Alex Lenferna, who serves as the elected general secretary of the Climate Justice Coalition, says historically our economy has been largely dominated by mining corporations who rely on both polluting coal power and the exploitation of the dominant working black class.

SA among most polluted countries globally

“Mineral energy really is responsible for South Africa’s being both the world’s unequal economy and also one of the world’s most polluted economies. In fact, if you look at our economy and the amount of pollution made, we are one of the worst,” says Lenferna.

He accuses the DMRE of working against what is good for people. “What we find time and time again is that it is the department is captured by the very industries that it’s supposed to regulate. And so, what we have seen is that even as apartheid ended the same economic and ecological structures of the apartheid era continue to be appalled by the likes of the department of mineral resources and energy”.

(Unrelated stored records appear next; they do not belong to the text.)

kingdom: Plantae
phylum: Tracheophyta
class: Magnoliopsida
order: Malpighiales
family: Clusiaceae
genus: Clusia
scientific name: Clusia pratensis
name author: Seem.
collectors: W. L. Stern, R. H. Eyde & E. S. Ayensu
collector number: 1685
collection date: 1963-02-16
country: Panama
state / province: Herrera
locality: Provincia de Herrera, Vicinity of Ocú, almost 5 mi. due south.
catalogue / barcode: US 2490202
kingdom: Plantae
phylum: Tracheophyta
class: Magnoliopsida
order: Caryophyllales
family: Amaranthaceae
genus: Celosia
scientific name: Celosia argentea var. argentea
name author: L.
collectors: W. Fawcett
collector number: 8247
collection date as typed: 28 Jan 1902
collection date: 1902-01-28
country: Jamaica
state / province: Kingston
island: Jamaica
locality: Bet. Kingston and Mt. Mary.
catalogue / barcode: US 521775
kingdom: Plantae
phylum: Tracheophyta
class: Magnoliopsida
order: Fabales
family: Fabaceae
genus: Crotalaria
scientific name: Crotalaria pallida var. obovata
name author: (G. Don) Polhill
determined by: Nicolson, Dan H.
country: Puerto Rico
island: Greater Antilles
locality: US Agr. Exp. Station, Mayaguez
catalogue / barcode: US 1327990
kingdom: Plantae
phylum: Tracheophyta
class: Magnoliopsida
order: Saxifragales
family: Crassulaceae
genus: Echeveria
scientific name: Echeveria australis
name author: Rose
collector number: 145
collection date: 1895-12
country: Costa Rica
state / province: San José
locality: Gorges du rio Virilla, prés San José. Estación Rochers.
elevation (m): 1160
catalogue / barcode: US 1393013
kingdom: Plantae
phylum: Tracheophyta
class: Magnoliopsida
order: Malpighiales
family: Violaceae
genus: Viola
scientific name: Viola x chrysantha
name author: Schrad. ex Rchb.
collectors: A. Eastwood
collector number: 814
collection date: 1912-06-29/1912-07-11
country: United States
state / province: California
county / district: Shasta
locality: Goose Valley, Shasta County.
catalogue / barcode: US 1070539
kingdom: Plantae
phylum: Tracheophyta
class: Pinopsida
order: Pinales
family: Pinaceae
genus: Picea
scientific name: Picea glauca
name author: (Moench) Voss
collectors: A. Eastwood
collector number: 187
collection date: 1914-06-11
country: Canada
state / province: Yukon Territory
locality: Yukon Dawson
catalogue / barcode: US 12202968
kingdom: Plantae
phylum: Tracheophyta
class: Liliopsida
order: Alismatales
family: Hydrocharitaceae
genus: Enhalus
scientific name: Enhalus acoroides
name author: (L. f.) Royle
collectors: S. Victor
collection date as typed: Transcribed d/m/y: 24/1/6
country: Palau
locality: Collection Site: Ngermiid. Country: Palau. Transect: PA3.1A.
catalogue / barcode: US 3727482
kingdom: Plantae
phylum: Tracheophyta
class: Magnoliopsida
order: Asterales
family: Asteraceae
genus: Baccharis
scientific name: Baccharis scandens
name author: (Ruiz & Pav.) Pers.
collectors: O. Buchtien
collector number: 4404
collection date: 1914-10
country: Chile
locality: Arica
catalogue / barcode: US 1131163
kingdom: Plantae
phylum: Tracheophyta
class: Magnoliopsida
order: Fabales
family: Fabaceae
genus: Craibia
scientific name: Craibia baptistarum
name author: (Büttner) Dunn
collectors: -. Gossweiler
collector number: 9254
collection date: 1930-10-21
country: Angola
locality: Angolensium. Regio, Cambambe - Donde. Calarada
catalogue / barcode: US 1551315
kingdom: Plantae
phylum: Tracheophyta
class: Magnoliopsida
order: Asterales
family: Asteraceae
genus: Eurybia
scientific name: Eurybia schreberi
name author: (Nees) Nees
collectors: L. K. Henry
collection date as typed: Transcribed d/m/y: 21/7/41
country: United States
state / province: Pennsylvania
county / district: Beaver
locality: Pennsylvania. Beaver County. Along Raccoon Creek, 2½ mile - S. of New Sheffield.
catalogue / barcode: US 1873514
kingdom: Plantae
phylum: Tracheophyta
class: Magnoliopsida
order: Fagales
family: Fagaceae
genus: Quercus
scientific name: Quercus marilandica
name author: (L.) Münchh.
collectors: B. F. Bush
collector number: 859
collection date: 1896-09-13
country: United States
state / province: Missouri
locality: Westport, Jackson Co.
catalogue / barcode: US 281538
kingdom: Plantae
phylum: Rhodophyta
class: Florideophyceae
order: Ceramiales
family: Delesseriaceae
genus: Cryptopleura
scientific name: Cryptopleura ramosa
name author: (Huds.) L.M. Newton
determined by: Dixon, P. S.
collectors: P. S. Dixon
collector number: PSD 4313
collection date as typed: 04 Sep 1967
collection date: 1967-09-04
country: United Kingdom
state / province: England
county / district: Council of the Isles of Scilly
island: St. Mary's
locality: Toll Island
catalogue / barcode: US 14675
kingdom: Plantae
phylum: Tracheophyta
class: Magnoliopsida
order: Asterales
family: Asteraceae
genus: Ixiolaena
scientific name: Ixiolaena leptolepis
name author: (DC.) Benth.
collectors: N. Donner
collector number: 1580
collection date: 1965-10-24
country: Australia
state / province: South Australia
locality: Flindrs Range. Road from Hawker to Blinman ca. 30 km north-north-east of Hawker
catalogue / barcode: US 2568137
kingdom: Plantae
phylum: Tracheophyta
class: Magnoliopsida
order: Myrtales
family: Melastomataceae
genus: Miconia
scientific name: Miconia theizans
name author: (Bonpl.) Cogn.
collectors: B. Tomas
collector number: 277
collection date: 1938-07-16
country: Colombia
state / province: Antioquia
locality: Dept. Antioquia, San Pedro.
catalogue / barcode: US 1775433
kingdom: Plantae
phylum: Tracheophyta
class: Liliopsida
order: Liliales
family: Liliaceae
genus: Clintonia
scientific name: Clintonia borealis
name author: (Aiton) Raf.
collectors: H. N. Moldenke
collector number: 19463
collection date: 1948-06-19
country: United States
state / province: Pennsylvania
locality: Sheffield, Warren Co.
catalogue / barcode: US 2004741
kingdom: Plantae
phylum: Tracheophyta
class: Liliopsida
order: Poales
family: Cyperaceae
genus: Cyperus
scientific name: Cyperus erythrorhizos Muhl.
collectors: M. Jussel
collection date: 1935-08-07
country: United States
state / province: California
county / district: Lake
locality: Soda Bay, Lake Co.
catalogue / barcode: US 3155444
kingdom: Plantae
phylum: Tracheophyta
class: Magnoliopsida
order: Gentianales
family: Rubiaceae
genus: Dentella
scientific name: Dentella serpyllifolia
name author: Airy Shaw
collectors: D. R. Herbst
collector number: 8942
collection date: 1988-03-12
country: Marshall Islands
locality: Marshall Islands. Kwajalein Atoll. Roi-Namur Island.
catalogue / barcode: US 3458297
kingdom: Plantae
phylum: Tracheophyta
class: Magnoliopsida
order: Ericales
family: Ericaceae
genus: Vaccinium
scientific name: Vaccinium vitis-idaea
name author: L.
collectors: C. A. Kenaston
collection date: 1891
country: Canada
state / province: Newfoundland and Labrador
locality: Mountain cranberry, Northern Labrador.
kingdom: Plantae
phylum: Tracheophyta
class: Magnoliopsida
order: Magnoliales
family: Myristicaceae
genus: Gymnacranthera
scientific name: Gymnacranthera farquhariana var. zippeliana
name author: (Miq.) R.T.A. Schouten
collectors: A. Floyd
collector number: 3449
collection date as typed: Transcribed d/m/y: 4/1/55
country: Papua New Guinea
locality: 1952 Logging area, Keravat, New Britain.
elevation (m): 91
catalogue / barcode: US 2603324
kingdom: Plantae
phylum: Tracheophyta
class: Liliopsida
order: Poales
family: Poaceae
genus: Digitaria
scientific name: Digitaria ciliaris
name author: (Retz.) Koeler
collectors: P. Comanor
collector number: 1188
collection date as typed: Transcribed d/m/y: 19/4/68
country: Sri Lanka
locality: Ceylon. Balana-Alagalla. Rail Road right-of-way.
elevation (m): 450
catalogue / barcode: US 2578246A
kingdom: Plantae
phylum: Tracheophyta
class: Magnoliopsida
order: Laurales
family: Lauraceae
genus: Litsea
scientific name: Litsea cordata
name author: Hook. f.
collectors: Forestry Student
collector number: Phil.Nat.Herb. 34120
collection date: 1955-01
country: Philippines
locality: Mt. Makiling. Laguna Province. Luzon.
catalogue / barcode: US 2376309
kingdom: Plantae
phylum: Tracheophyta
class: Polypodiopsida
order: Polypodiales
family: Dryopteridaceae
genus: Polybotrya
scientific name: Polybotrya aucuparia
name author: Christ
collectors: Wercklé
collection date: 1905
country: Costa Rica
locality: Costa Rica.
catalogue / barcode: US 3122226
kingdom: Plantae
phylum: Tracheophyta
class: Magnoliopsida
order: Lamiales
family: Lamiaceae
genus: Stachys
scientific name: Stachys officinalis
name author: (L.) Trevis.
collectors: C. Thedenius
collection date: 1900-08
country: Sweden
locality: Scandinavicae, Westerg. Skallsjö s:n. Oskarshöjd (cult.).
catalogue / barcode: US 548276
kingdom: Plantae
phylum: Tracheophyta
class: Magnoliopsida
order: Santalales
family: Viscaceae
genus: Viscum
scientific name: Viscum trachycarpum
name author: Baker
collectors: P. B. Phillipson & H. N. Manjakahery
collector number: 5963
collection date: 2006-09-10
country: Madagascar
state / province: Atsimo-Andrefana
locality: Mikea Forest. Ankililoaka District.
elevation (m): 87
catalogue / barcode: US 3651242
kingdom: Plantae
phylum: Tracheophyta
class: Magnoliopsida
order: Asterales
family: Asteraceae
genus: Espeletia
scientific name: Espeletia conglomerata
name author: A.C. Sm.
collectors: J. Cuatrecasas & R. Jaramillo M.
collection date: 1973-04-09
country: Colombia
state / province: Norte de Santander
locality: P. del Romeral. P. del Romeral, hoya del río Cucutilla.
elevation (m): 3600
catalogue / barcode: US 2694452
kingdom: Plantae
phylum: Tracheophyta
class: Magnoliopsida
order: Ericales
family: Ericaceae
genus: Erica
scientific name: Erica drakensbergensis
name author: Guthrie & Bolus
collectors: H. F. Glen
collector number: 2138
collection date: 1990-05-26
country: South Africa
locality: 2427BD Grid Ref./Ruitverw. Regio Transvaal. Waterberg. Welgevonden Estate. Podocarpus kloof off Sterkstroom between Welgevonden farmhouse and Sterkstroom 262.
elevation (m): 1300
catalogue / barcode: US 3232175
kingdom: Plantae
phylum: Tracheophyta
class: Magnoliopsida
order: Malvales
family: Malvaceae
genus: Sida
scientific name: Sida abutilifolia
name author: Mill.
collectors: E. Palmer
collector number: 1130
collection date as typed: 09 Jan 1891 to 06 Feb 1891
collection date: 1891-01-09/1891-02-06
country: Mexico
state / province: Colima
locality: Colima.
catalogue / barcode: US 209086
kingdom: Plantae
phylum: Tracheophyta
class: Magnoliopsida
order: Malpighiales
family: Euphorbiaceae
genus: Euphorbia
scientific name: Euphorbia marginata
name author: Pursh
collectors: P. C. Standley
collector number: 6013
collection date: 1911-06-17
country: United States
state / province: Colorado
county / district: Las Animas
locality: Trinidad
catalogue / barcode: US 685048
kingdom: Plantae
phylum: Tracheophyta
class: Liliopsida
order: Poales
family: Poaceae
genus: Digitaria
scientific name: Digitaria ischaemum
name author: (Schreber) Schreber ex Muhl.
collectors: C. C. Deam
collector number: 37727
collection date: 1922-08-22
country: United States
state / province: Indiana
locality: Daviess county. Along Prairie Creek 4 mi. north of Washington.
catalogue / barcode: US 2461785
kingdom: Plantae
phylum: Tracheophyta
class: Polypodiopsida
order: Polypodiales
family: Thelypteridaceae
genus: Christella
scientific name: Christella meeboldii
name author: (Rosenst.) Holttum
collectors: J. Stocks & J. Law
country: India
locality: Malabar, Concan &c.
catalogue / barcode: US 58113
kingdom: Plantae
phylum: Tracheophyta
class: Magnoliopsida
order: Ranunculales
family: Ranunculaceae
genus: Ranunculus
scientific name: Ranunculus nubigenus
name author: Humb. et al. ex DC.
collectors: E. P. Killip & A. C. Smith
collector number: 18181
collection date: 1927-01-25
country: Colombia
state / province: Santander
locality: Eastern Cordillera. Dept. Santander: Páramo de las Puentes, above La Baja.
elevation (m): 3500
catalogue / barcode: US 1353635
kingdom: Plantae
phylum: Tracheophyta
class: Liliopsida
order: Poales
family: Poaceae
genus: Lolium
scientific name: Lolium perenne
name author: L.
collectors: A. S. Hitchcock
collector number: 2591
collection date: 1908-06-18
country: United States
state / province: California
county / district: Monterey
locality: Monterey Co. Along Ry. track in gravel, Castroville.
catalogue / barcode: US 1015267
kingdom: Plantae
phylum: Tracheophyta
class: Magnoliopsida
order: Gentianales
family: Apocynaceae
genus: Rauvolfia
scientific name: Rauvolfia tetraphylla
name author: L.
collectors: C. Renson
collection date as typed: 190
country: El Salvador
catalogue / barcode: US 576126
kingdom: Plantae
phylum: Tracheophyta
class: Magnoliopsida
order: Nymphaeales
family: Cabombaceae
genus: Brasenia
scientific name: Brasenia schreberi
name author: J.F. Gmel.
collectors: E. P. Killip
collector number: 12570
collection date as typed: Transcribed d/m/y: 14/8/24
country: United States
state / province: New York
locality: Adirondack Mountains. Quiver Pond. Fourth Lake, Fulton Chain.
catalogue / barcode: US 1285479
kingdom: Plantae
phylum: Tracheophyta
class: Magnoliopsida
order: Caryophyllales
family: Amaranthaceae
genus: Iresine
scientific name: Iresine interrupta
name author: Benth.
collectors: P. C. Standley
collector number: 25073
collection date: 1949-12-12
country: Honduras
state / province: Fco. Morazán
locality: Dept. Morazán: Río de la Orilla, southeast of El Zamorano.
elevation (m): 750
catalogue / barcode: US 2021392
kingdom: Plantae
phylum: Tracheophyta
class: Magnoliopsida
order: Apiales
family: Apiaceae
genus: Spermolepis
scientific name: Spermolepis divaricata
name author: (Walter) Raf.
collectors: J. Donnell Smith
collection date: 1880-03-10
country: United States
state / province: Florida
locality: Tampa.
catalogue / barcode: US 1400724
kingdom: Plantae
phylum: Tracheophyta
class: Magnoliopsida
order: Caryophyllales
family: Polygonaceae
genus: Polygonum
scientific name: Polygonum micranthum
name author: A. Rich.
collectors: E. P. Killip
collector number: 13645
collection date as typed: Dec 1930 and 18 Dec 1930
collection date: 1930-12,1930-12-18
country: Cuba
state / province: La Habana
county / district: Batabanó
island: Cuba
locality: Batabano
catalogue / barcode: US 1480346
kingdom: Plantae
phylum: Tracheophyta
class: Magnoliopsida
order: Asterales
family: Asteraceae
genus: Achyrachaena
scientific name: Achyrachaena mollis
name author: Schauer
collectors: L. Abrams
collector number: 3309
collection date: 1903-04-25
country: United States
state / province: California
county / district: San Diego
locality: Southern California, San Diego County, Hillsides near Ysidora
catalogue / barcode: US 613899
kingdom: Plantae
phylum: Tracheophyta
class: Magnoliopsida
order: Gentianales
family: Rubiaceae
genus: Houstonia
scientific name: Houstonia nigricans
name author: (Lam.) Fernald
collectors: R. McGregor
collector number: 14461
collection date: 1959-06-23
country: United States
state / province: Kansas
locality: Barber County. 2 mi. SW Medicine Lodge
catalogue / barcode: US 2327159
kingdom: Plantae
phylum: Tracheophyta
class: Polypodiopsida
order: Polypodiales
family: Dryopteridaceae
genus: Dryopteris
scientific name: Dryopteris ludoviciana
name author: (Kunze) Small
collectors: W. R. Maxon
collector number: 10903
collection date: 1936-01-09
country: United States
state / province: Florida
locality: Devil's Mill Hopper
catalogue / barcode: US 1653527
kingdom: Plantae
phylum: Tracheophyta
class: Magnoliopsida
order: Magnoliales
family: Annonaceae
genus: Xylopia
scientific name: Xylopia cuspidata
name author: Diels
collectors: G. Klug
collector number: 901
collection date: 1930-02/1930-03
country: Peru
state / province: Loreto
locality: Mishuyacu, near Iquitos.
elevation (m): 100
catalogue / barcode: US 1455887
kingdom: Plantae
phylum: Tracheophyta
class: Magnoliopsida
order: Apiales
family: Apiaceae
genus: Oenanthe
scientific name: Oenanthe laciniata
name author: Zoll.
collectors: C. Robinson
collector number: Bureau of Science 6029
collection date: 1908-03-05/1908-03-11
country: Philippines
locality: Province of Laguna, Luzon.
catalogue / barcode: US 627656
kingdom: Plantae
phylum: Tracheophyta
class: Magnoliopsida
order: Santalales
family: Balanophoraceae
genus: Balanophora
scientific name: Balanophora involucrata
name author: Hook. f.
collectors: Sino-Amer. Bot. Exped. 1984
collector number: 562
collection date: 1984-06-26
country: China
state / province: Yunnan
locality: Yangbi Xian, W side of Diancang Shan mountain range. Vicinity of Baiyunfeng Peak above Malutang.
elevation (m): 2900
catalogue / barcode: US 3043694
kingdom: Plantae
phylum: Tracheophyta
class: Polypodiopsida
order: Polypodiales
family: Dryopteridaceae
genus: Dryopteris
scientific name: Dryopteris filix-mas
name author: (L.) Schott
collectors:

Poor decisions continuously made

Kholwani Simelane, an environmental activist at The Green Connection, agrees the DMRE is the most well-placed to effect the required changes. “If they were making proper decisions around energy, minerals and resources within South Africa, people’s health and livelihoods wouldn’t be put at risk”.

“In turn, the communities that we work with have been negatively impacted by the profit-driven decisions made by the department itself. I am convinced that the government looks at it from a profit point of view and not a human dignity level considering the damage, destruction and environmental harm on social effect this has on communities,” says Simelane.  –Health-e News.